=== Work instructions ===
Set the data down exactly as it stands, and keep its pictures out.

BEGIN

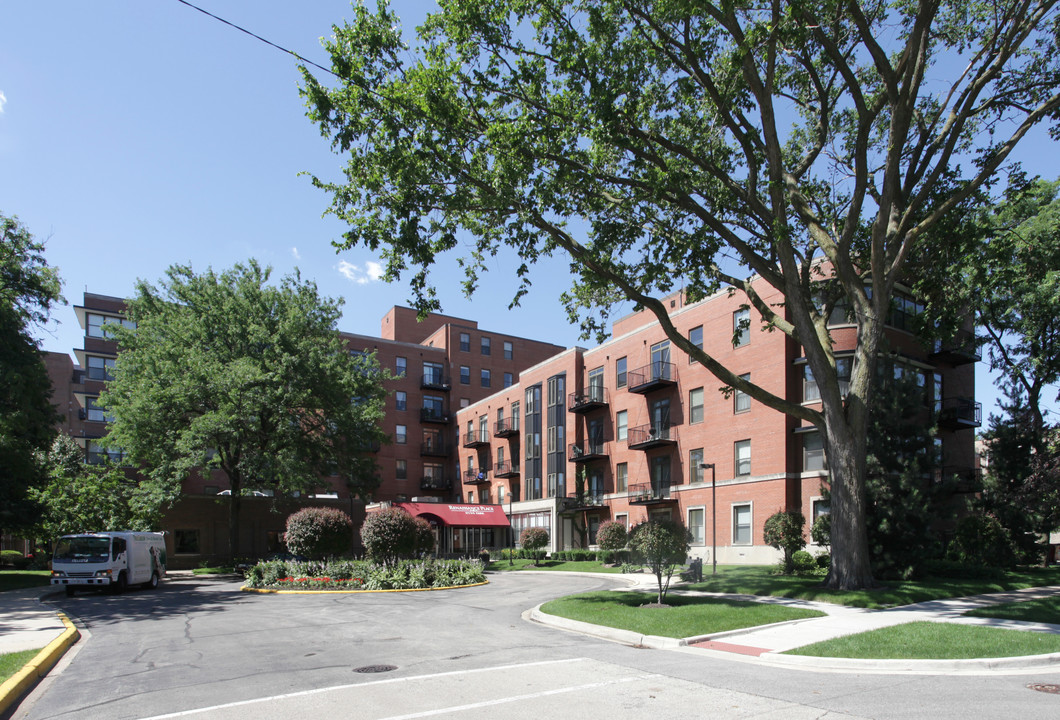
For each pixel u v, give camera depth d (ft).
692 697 24.27
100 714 23.12
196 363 113.70
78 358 167.02
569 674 28.58
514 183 52.90
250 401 112.47
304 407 123.65
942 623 39.01
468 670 29.60
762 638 37.04
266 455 118.93
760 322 105.29
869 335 58.59
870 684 26.37
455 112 49.88
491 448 192.65
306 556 88.28
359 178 54.65
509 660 32.07
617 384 140.56
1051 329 98.32
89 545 74.90
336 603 62.95
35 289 99.96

END

=== Answer box ===
For each pixel u v, give camera depth d (ft).
692 697 24.27
100 714 23.12
196 363 113.70
78 358 167.02
569 674 28.58
514 183 52.90
250 401 112.47
304 407 123.65
942 623 39.01
468 670 29.60
762 638 37.04
266 455 118.93
760 322 105.29
869 335 58.59
870 684 26.37
455 112 49.88
491 448 192.65
306 556 88.28
359 178 54.65
509 660 32.07
617 384 140.56
1051 329 98.32
89 545 74.90
336 603 62.95
35 289 99.96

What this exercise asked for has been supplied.